Choisir une enseigne où votre âge ne vous décrédibilise pas

La jeunesse n’est donc pas un vilain défaut pour les franchiseurs. Mais lorsque le candidat recherche une enseigne, autant être sûr que son profil correspond aux attentes de sa future clientèle : « Les exigences des clients ne sont pas les mêmes selon le secteur d'activité vers lequel le futur franchisé se tourne. Ouvrir un cabinet de coaching professionnel en franchise, c’est par exemple impensable pour quelqu'un moins de 35 ans », explique Éric Luc. En revanche, dans les secteurs de la coiffure, de l’optique, dans certaines enseignes de prêt-à-porter ou encore dans la restauration rapide, être jeune ne pose aucun problème de crédibilité pour le client.

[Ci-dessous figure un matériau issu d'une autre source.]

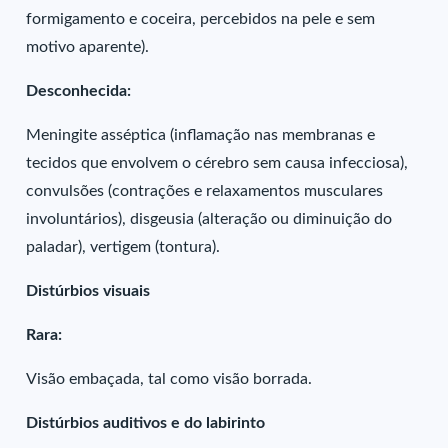
formigamento e coceira, percebidos na pele e sem
motivo aparente).
Desconhecida:
Meningite asséptica (inflamação nas membranas e
tecidos que envolvem o cérebro sem causa infecciosa),
convulsões (contrações e relaxamentos musculares
involuntários), disgeusia (alteração ou diminuição do
paladar), vertigem (tontura).
Distúrbios visuais
Rara:
Visão embaçada, tal como visão borrada.
Distúrbios auditivos e do labirinto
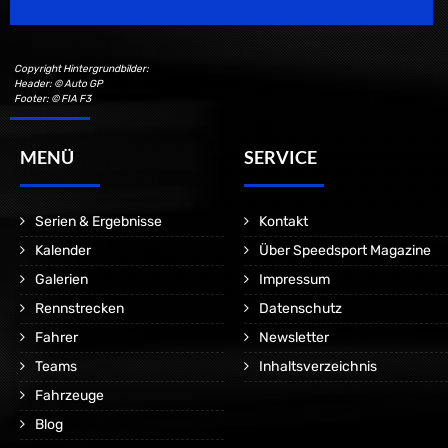
Copyright Hintergrundbilder:
Header: © Auto GP
Footer: © FIA F3
MENÜ
SERVICE
Serien & Ergebnisse
Kontakt
Kalender
Über Speedsport Magazine
Galerien
Impressum
Rennstrecken
Datenschutz
Fahrer
Newsletter
Teams
Inhaltsverzeichnis
Fahrzeuge
Blog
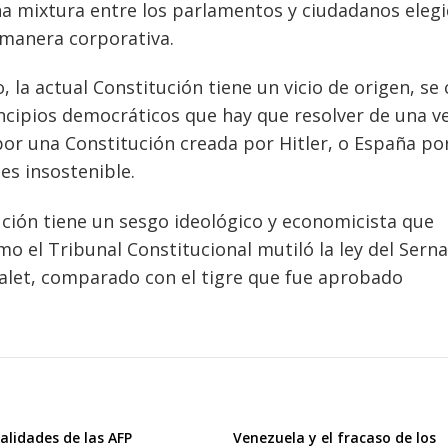
na mixtura entre los parlamentos y ciudadanos eleg
manera corporativa.
, la actual Constitución tiene un vicio de origen, se
incipios democráticos que hay que resolver de una v
por una Constitución creada por Hitler, o España po
 es insostenible.
ución tiene un sesgo ideológico y economicista que
 el Tribunal Constitucional mutiló la ley del Serna
halet, comparado con el tigre que fue aprobado
alidades de las AFP
Venezuela y el fracaso de los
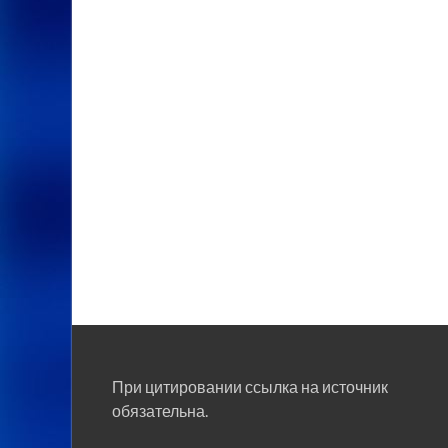
При цитировании ссылка на источник
обязательна.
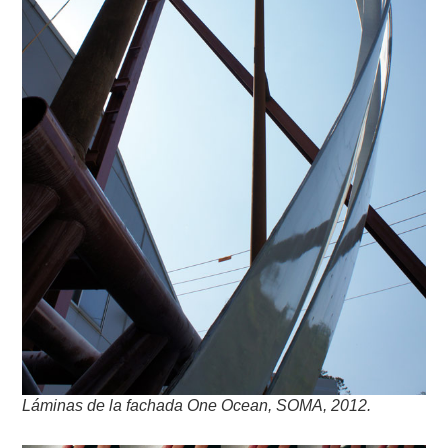
Láminas de la fachada One Ocean, SOMA, 2012.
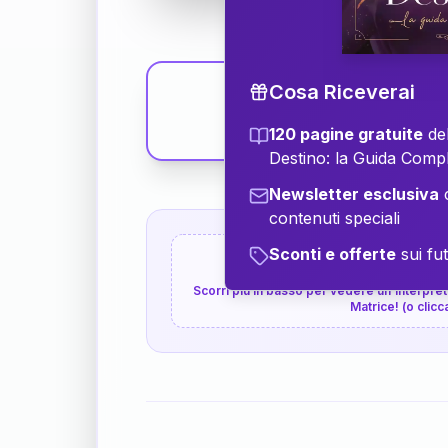
Cosa Riceverai
120 pagine gratuite
del
Destino: la Guida Comp
Newsletter esclusiva
c
contenuti speciali
Sconti e offerte
sui fut
👇
P.S. Interpretazione p
Scorri più in basso per vedere un'interpreta
Matrice! (o clicc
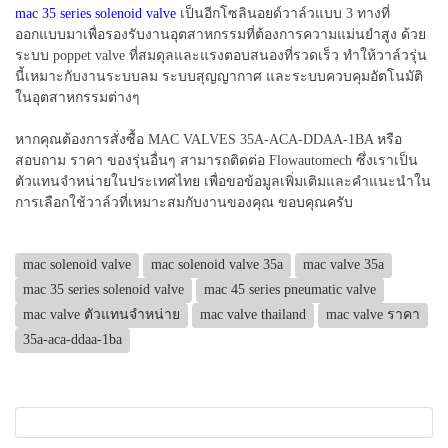
mac 35 series solenoid valve
เป็นอีกโซลินอยด์วาล์วแบบ 3 ทางที่
ออกแบบมาเพื่อรองรับงานอุตสาหกรรมที่ต้องการความแม่นยำสูง ด้วย
ระบบ poppet valve ที่สมดุลและแรงตอบสนองที่รวดเร็ว ทำให้วาล์วรุ่น
นี้เหมาะกับงานระบบลม ระบบสุญญากาศ และระบบควบคุมอัตโนมัติ
ในอุตสาหกรรมต่างๆ
หากคุณต้องการสั่งซื้อ MAC VALVES 35A-ACA-DDAA-1BA หรือ
สอบถาม ราคา ของรุ่นอื่นๆ สามารถติดต่อ Flowautomech ซึ่งเราเป็น
ตัวแทนจำหน่ายในประเทศไทย เพื่อขอข้อมูลเพิ่มเติมและคำแนะนำใน
การเลือกใช้วาล์วที่เหมาะสมกับงานของคุณ ขอบคุณครับ
mac solenoid valve
mac solenoid valve 35a
mac valve 35a
mac 35 series solenoid valve
mac 45 series pneumatic valve
mac valve ตัวแทนจำหน่าย
mac valve thailand
mac valve ราคา
35a-aca-ddaa-1ba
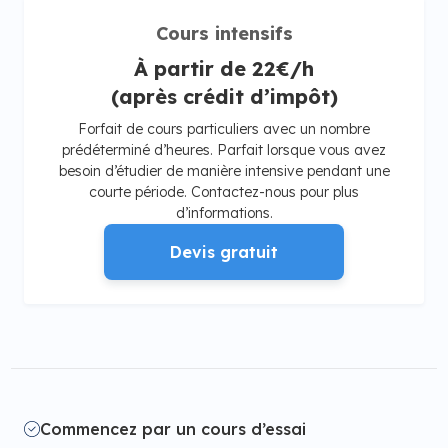
Cours intensifs
À partir de 22€/h
(après crédit d’impôt)
Forfait de cours particuliers avec un nombre
prédéterminé d’heures. Parfait lorsque vous avez
besoin d’étudier de manière intensive pendant une
courte période. Contactez-nous pour plus
d’informations.
Devis gratuit
Commencez par un cours d’essai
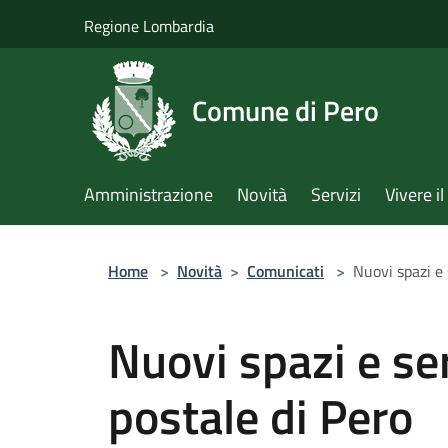
Salta al contenuto principale
Regione Lombardia
Comune di Pero
Amministrazione
Novità
Servizi
Vivere 
Home
>
Novità
>
Comunicati
>
Nuovi spazi e s
Nuovi spazi e serv
postale di Pero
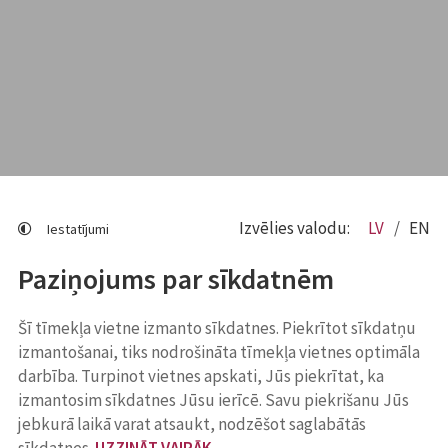
Izvēlies valodu:
LV
EN
Iestatījumi
Paziņojums par sīkdatnēm
Šī tīmekļa vietne izmanto sīkdatnes. Piekrītot sīkdatņu
izmantošanai, tiks nodrošināta tīmekļa vietnes optimāla
darbība. Turpinot vietnes apskati, Jūs piekrītat, ka
izmantosim sīkdatnes Jūsu ierīcē. Savu piekrišanu Jūs
jebkurā laikā varat atsaukt, nodzēšot saglabātās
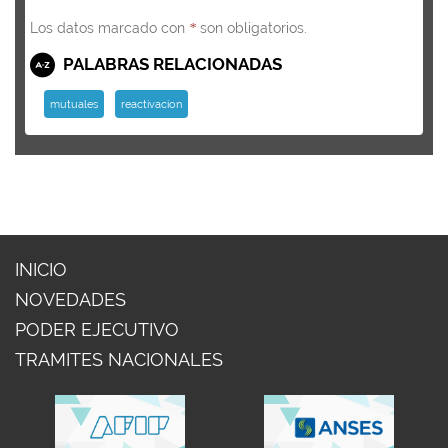
Los datos marcado con
son obligatorios.
*
PALABRAS RELACIONADAS
mutuales
reactivacion
INICIO
NOVEDADES
PODER EJECUTIVO
TRAMITES NACIONALES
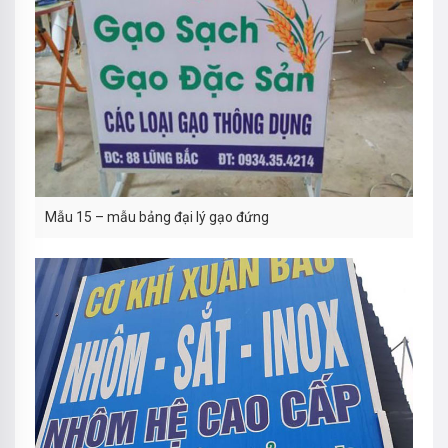
Mẫu 15 – mẫu bảng đại lý gạo đứng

Être lucide sur les sacrifices à concéder

Au-delà de l’aspect financier, entreprendre, même en franchise, c’est être dévoué à son activité. Le porteur de projet doit être préparé à travailler beaucoup, surtout au moment de l’installation : « Il faut être conscient que la franchise, c’est aussi des sacrifices. Il ne faut pas s’attendre à avoir beaucoup de vacances ni à travailler 35 heures par semaine », insiste Rozenn Perrigot. Pour vous faire une idée, brisez la glace et rendez visite à quelques franchisés du réseau que vous convoitez. Vous en ressortirez avec un constat clair des défis à relever.

*Source : Édition 2015 de l’Enquête de la franchise menée du 8 au 26 juin 2015 par l’Institut CSA auprès de 402 franchisés et publiée chaque année par la Banque Populaire.